_EXERCISE OBJECTIVE:_ Reproduce exactly the lines below, starting with the line that contains "X5720961Y4610501D02*" and ending with the last line of the records, both included, and nothing else.

(Collected data entries)
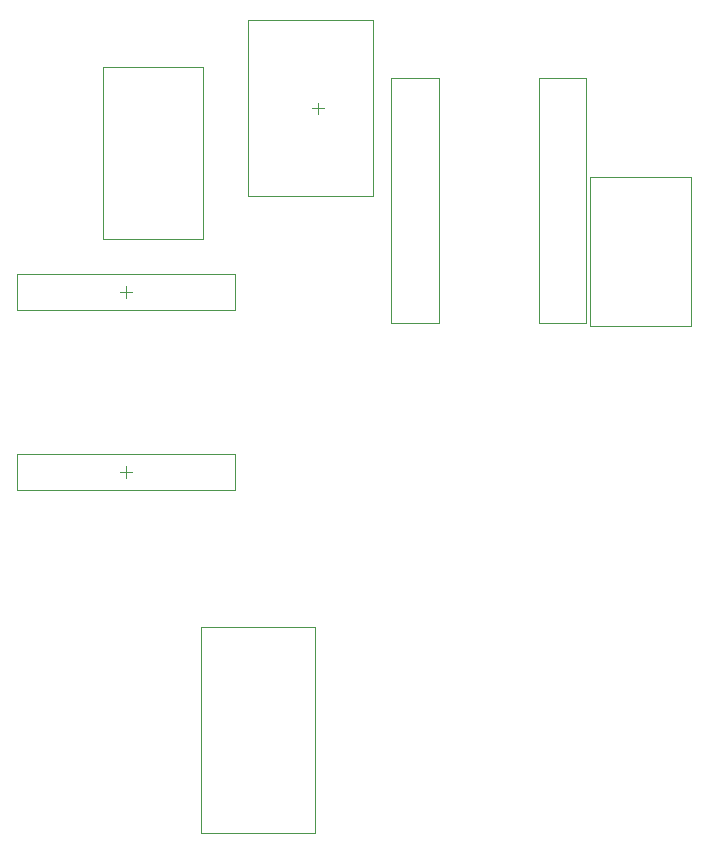
<source format=gbr>
%TF.GenerationSoftware,Altium Limited,Altium Designer,22.7.1 (60)*%
G04 Layer_Color=32768*
%FSLAX45Y45*%
%MOMM*%
%TF.SameCoordinates,61DBAAF2-DE87-4E8A-AD11-02536D302051*%
%TF.FilePolarity,Positive*%
%TF.FileFunction,Other,Unrouted*%
%TF.Part,Single*%
G01*
G75*
%TA.AperFunction,NonConductor*%
%ADD63C,0.10000*%
%ADD74C,0.05000*%
D63*
X5753888Y4588061D02*
X5753888Y5850061D01*
X6603888Y5850061D01*
X6603888Y4588061D01*
X5753888D02*
X6603888D01*
X1625284Y5325249D02*
X2475284Y5325249D01*
X2475285Y6779849D01*
X1625285Y6779850D02*
X2475285Y6779849D01*
X1625284Y5325249D02*
X1625285Y6779850D01*
X3423784Y295749D02*
X3423785Y2037250D01*
X2460784Y295749D02*
X3423784Y295749D01*
X2460784Y2037249D02*
X2460784Y295749D01*
X2460784Y2037249D02*
X3423785Y2037250D01*
D74*
X5314960Y4610501D02*
X5720961D01*
X5314960D02*
X5314961Y6692499D01*
X5720963Y6692498D01*
X5720961Y4610501D02*
X5720963Y6692498D01*
X4062960Y4610501D02*
X4468961Y4610501D01*
X4062960Y4610501D02*
X4062961Y6692498D01*
X4468962Y6692500D01*
X4468961Y4610501D02*
X4468962Y6692500D01*
X3914785Y5686001D02*
Y7176001D01*
X2854785Y7176000D02*
X3914785Y7176001D01*
X2854785Y7176000D02*
X2854785Y5686000D01*
X3914785Y5686001D01*
X3444785Y6381001D02*
X3444785Y6481000D01*
X3394785Y6431001D02*
X3494785Y6431000D01*
X900800Y3196940D02*
Y3505941D01*
Y3196940D02*
X2748800Y3196940D01*
X2748800Y3505941D02*
X2748800Y3196940D01*
X900800Y3505941D02*
X2748800Y3505941D01*
X1824800Y3301440D02*
X1824800Y3401440D01*
X1774800Y3351440D02*
X1874800D01*
X900800Y5030767D02*
X900801Y4721767D01*
X2748800Y4721767D01*
Y5030768D01*
X900800Y5030767D02*
X2748800Y5030768D01*
X1824800Y4926267D02*
X1824801Y4826268D01*
X1774800Y4876267D02*
X1874801Y4876267D01*
%TF.MD5,89999eb5a2f7f5b97e8adc504b852800*%
M02*

</source>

_WRITTEN ANSWER:_
X5720961Y4610501D02*
X5720963Y6692498D01*
X4062960Y4610501D02*
X4468961Y4610501D01*
X4062960Y4610501D02*
X4062961Y6692498D01*
X4468962Y6692500D01*
X4468961Y4610501D02*
X4468962Y6692500D01*
X3914785Y5686001D02*
Y7176001D01*
X2854785Y7176000D02*
X3914785Y7176001D01*
X2854785Y7176000D02*
X2854785Y5686000D01*
X3914785Y5686001D01*
X3444785Y6381001D02*
X3444785Y6481000D01*
X3394785Y6431001D02*
X3494785Y6431000D01*
X900800Y3196940D02*
Y3505941D01*
Y3196940D02*
X2748800Y3196940D01*
X2748800Y3505941D02*
X2748800Y3196940D01*
X900800Y3505941D02*
X2748800Y3505941D01*
X1824800Y3301440D02*
X1824800Y3401440D01*
X1774800Y3351440D02*
X1874800D01*
X900800Y5030767D02*
X900801Y4721767D01*
X2748800Y4721767D01*
Y5030768D01*
X900800Y5030767D02*
X2748800Y5030768D01*
X1824800Y4926267D02*
X1824801Y4826268D01*
X1774800Y4876267D02*
X1874801Y4876267D01*
%TF.MD5,89999eb5a2f7f5b97e8adc504b852800*%
M02*

</source>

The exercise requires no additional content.